= Del Amo (Superfund site) =

Waste-disposal site in southern Los Angeles County

The Del Amo Superfund Site is located in southern Los Angeles County between the cities of Torrance and Carson. It is a U.S. EPA Region 9 Superfund Site. The waste-disposal site of a rubber manufacturer is one of 94 Superfund Sites in California as of November 29, 2010.

== Site History ==
The Del Amo Superfund Site, located in southern Los Angeles County between the cities of Torrance and Carson, is an 280 acre site at the former location of a synthetic rubber manufacturing plant that was in operation from 1942 until the late 1960s or early 1970s. The facility was three separate plants: a styrene plant, a butadiene plant, and a synthetic rubber plant. Multiple companies leased and used the plants until 1955 when the Shell Chemical Company bought the plants and continued operations independently. In 1972, the site was sold to a developer that dismantled the plants, and it is now mostly an industrial park. The Environmental Protection Agency (EPA) recommended that the Del Amo site be added to the National Priorities List (NPL) in 1991. The earliest remediation efforts began in 1995 and are ongoing.

== Contamination ==
Most of the contamination is found in a 3.7 acre waste-disposal area near the southern end of the Del Amo site area, north of Del Amo Boulevard alley. The rubber manufacturer dumped waste materials into 6 unlined pits and 3 or 4 unlined shallow ponds.
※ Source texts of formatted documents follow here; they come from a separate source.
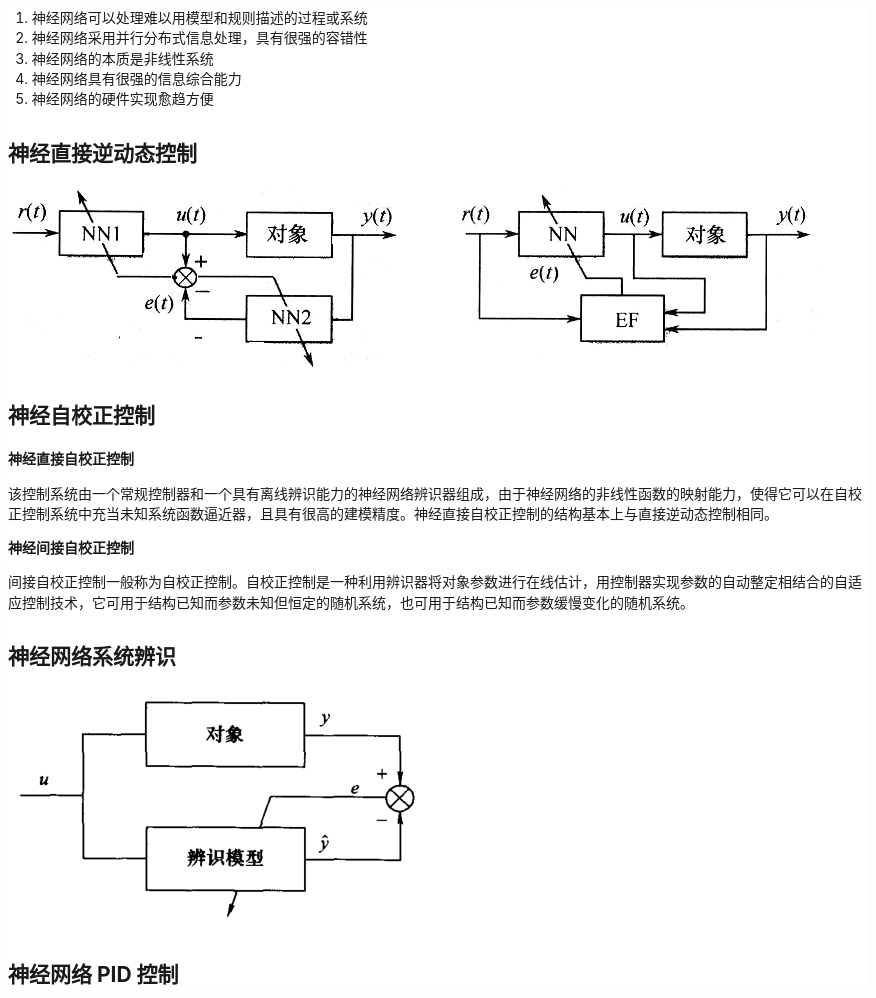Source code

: 1. 神经网络可以处理难以用模型和规则描述的过程或系统
2. 神经网络采用并行分布式信息处理，具有很强的容错性
3. 神经网络的本质是非线性系统
4. 神经网络具有很强的信息综合能力
5. 神经网络的硬件实现愈趋方便

## 神经直接逆动态控制

![](PasteImage/2024-06-25-19-30-13.png)

## 神经自校正控制

**神经直接自校正控制**

该控制系统由一个常规控制器和一个具有离线辨识能力的神经网络辨识器组成，由于神经网络的非线性函数的映射能力，使得它可以在自校正控制系统中充当未知系统函数逼近器，且具有很高的建模精度。神经直接自校正控制的结构基本上与直接逆动态控制相同。

**神经间接自校正控制**

间接自校正控制一般称为自校正控制。自校正控制是一种利用辨识器将对象参数进行在线估计，用控制器实现参数的自动整定相结合的自适应控制技术，它可用于结构已知而参数未知但恒定的随机系统，也可用于结构已知而参数缓慢变化的随机系统。

## 神经网络系统辨识

![](PasteImage/2024-06-06-08-18-26.png)

## 神经网络 PID 控制
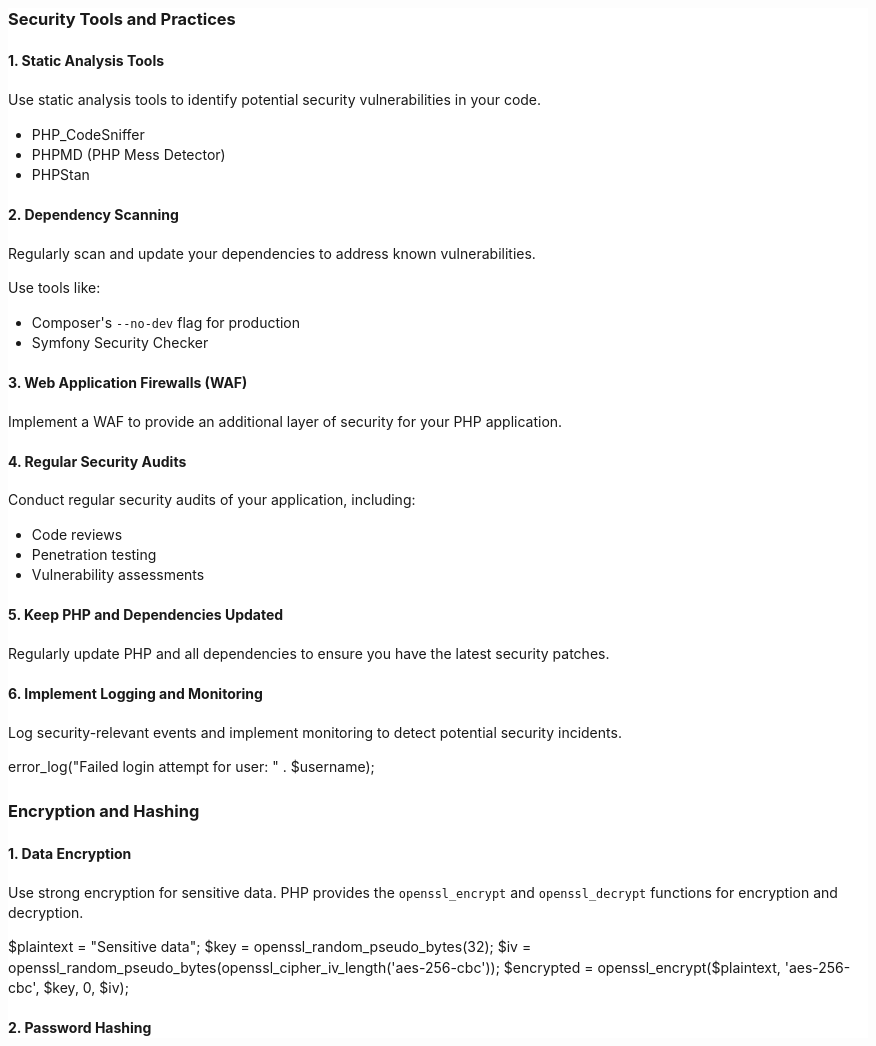 ### Security Tools and Practices

#### 1. Static Analysis Tools

Use static analysis tools to identify potential security vulnerabilities in your code.

- PHP_CodeSniffer
- PHPMD (PHP Mess Detector)
- PHPStan

#### 2. Dependency Scanning

Regularly scan and update your dependencies to address known vulnerabilities.

Use tools like:
- Composer's `--no-dev` flag for production
- Symfony Security Checker

#### 3. Web Application Firewalls (WAF)

Implement a WAF to provide an additional layer of security for your PHP application.

#### 4. Regular Security Audits

Conduct regular security audits of your application, including:
- Code reviews
- Penetration testing
- Vulnerability assessments

#### 5. Keep PHP and Dependencies Updated

Regularly update PHP and all dependencies to ensure you have the latest security patches.

#### 6. Implement Logging and Monitoring

Log security-relevant events and implement monitoring to detect potential security incidents.

<example>
error_log("Failed login attempt for user: " . $username);
</example>

### Encryption and Hashing

#### 1. Data Encryption

Use strong encryption for sensitive data. PHP provides the `openssl_encrypt` and `openssl_decrypt` functions for encryption and decryption.

<example>
$plaintext = "Sensitive data";
$key = openssl_random_pseudo_bytes(32);
$iv = openssl_random_pseudo_bytes(openssl_cipher_iv_length('aes-256-cbc'));
$encrypted = openssl_encrypt($plaintext, 'aes-256-cbc', $key, 0, $iv);
</example>

#### 2. Password Hashing
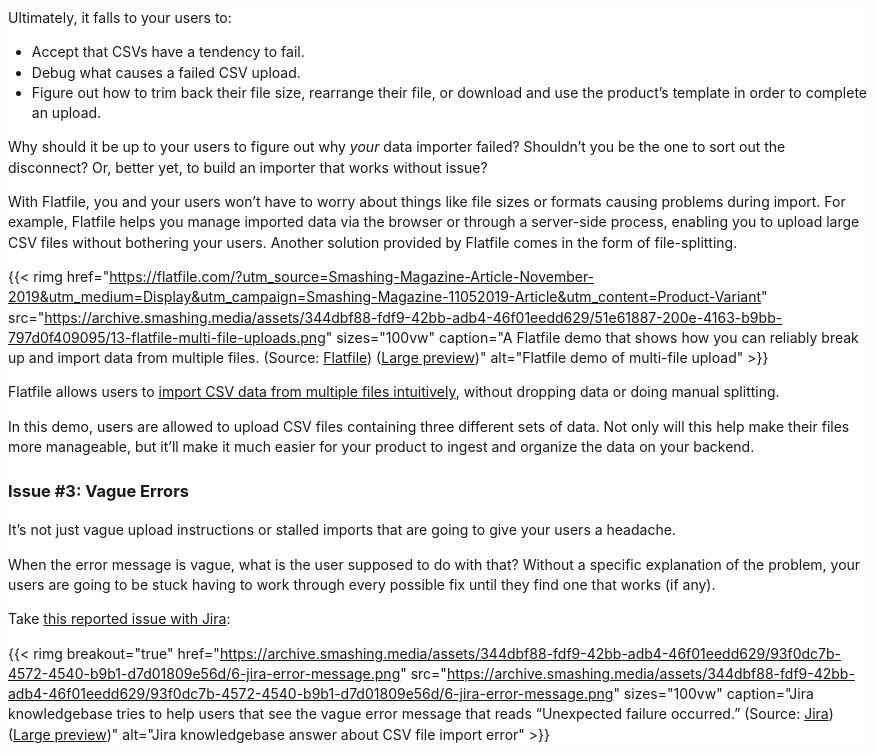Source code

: Ultimately, it falls to your users to:

<ul>
  <li>Accept that CSVs have a tendency to fail.</li>
  <li>Debug what causes a failed CSV upload.</li>
<li>Figure out how to trim back their file size, rearrange their file, or download and use the product’s template in order to complete an upload.</li>
</ul>

Why should it be up to your users to figure out why *your* data importer failed? Shouldn’t you be the one to sort out the disconnect? Or, better yet, to build an importer that works without issue?

With Flatfile, you and your users won’t have to worry about things like file sizes or formats causing problems during import. For example, Flatfile helps you manage imported data via the browser or through a server-side process, enabling you to upload large CSV files without bothering your users. Another solution provided by Flatfile comes in the form of file-splitting.

{{< rimg href="https://flatfile.com/?utm_source=Smashing-Magazine-Article-November-2019&utm_medium=Display&utm_campaign=Smashing-Magazine-11052019-Article&utm_content=Product-Variant" src="https://archive.smashing.media/assets/344dbf88-fdf9-42bb-adb4-46f01eedd629/51e61887-200e-4163-b9bb-797d0f409095/13-flatfile-multi-file-uploads.png" sizes="100vw" caption="A Flatfile demo that shows how you can reliably break up and import data from multiple files. (Source: <a href='https://flatfile.com/?utm_source=Smashing-Magazine-Article-November-2019&utm_medium=Display&utm_campaign=Smashing-Magazine-11052019-Article&utm_content=Product-Variant'>Flatfile</a>) (<a href='https://archive.smashing.media/assets/344dbf88-fdf9-42bb-adb4-46f01eedd629/51e61887-200e-4163-b9bb-797d0f409095/13-flatfile-multi-file-uploads.png'>Large preview</a>)" alt="Flatfile demo of multi-file upload" >}}

Flatfile allows users to <a href="https://flatfile.com/developers/playgrounds/?utm_source=Smashing-Magazine-Article-November-2019&utm_medium=Display&utm_campaign=Smashing-Magazine-11052019-Article&utm_content=Product-Variant">import CSV data from multiple files intuitively</a>, without dropping data or doing manual splitting.

In this demo, users are allowed to upload CSV files containing three different sets of data. Not only will this help make their files more manageable, but it’ll make it much easier for your product to ingest and organize the data on your backend.

### Issue #3: Vague Errors

It’s not just vague upload instructions or stalled imports that are going to give your users a headache.

When the error message is vague, what is the user supposed to do with that? Without a specific explanation of the problem, your users are going to be stuck having to work through every possible fix until they find one that works (if any).

Take <a href="https://confluence.atlassian.com/jirakb/error-importing-csv-file-issueid-should-not-be-null-431194331.html">this reported issue with Jira</a>:

{{< rimg breakout="true" href="https://archive.smashing.media/assets/344dbf88-fdf9-42bb-adb4-46f01eedd629/93f0dc7b-4572-4540-b9b1-d7d01809e56d/6-jira-error-message.png" src="https://archive.smashing.media/assets/344dbf88-fdf9-42bb-adb4-46f01eedd629/93f0dc7b-4572-4540-b9b1-d7d01809e56d/6-jira-error-message.png" sizes="100vw" caption="Jira knowledgebase tries to help users that see the vague error message that reads “Unexpected failure occurred.” (Source: <a href='https://confluence.atlassian.com/jirakb/error-importing-csv-file-issueid-should-not-be-null-431194331.html'>Jira</a>) (<a href='https://archive.smashing.media/assets/344dbf88-fdf9-42bb-adb4-46f01eedd629/93f0dc7b-4572-4540-b9b1-d7d01809e56d/6-jira-error-message.png'>Large preview</a>)" alt="Jira knowledgebase answer about CSV file import error" >}}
Contaminants include volatile aromatic hydrocarbons like benzene and ethylbenzene, and polycyclic aromatic hydrocarbons like naphthalene, benzopyrene, phenanthrene and chrysene. Benzene is known to be a human carcinogen, and is detected most frequently and at the greatest concentrations at the waste pits.

Shallow groundwater, soil, and soil gas in the area are known to be contaminated. Contamination of soil gas is a major concern because it can enter buildings that have been built over the site.

A 1993 report states that shallow groundwater in the area was contaminated but local drinking water wells were apparently unaffected at that time. Chemicals could be detected in water up to 60 feet below the surface, but drinking water in this area comes from deep reservoirs 500 feet below the surface and was therefore considered safe to drink. However, recent data from the EPA’s Second Five Year Review indicates that volatile contaminants were migrating from the soil to groundwater reservoirs including reservoirs that are used for domestic water. Groundwater in the area may also contain contaminants from the nearby Superfund site, Montrose Chemical Corporation. Past and current reports indicate that steps need to be taken to ensure that shallow groundwater contamination does not seep to deeper levels.

== Remediation ==
Remediation efforts include capping the waste area, installation of surface water controls, a soil vapor extraction and remediation facility, fencing, and long-term monitoring of the site. Contaminated soil and waste material from up to 25 meters depth was removed from one of the waste pits between 1982 and 1984. This material was taken to an appropriate disposal facility, and the excavated area was backfilled with clean soil. Contaminated soil likely exists beneath the backfill, based on samples collected later. Between 1994 and 1999 Shell Oil Company performed routine inspections of the area and secured the waste pits.

Cleanup is ongoing and concern remains that if the soil at the site is disturbed, volatile organic compounds (VOCs) could be released into the air. The dispersal of contaminants into deep groundwater aquifers also remains a concern.

== Public health ==
During cleanup of the site, 55 of the nearest homes were bought out. Soil around two of these homes was found to contain hazardous chemicals that did not come from the Del Amo site. Additionally, surface soil near some of the bought-out homes contained amounts of Del Amo chemicals that are too small to be considered harmful to peoples’ health.

Residents report that when they were children they played at or around the waste site and saw waste material on the ground, prior to the capping and fencing of the waste area. Past and current contact with contaminants likely occurred through inhalation, ingestion, and possibly direct skin contact, both to residents and workers.

A study from the late 1980s found higher than expected reported rates of skin, eye, nose and throat irritation and earaches, dizziness and fatigue. People who had these health issues lived closer to the site than those that did not. The same study found no higher rate of cancer, miscarriage, reproductive problems, or death among residents.